I problemi finanziari del Vecchio continente hanno radici profonde nell'economia reale. Per questo, fa differenza che ci sia o meno un centro decisionale coordinato (autorità politica, economica e monetaria), capace di promuovere una politica fiscale comune, di adunare e gestire risorse in vista di uno sviluppo territorialmente equilibrato, socialmente progressivo, innovativo sul piano della tutela dell'ambiente. Ma soprattutto la partita si gioca nella risposta alla domanda "Chi paga?". Quali che siano le misure adottate e il peso delle risorse da mettere in campo, a quali tasche gli stati nazionali dovranno attingere? Invariabilmente, la risposta è: austerity e lacrime e sangue per i soliti noti. Il giornale della nostra Confindustria ospita quotidianamente contributi che illustrano quale seguito si debba dare alla già pesante manovra varata dal nostro governo: riduzione della pressione fiscale sul lavoro (leggi: sulle imprese), innalzamento a 70 anni dell'età pensionabile, privatizzazioni e liberalizzazioni.

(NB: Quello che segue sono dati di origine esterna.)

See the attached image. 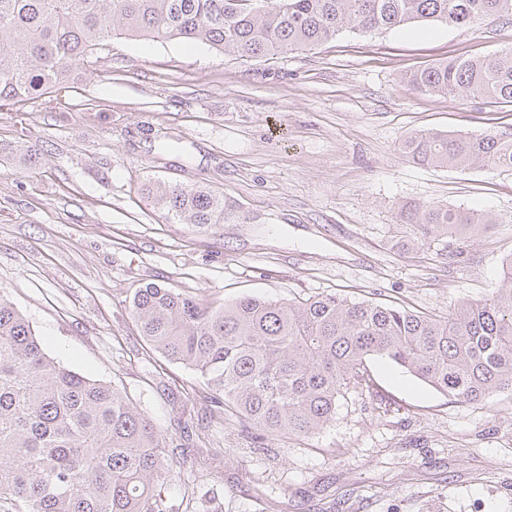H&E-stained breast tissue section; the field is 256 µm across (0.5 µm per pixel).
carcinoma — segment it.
<instances>
[{"instance_id": "1", "label": "carcinoma", "mask_w": 512, "mask_h": 512, "mask_svg": "<svg viewBox=\"0 0 512 512\" xmlns=\"http://www.w3.org/2000/svg\"><path fill=\"white\" fill-rule=\"evenodd\" d=\"M511 16L512 0H0V106L65 88L109 40L200 42L243 59L286 56L355 29L414 22L475 25ZM450 99L512 101V51L452 58L405 76ZM399 149L428 168L512 171V132L420 130ZM154 203L202 228L236 216L204 185L154 187ZM406 251L466 242L499 219L438 203L396 213ZM131 314L146 343L194 369L211 406L259 440L306 438L336 416L343 391L368 386L364 362L387 359L456 402L512 393V260L491 297L437 319L335 295L244 297L220 306L157 284ZM170 475L161 431L122 392L49 358L26 316L0 295V500L16 512H166Z\"/></svg>"}]
</instances>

Su tutti, ci ha colpito il titolo di un articolo a firma di Lamberto Dini (già capo di un governo di centro-sinistra, oggi senatore Pdl): «Tagliare la spesa e privatizzare, patrimoniale mai». Il programma di Confindustria è dunque molto chiaro. Il Pd, quando si tratta di discriminanti di classe, va in confusione. Noi - la sinistra, i comunisti - sappiamo di dover imboccare la strada opposta: la partita vera è questa.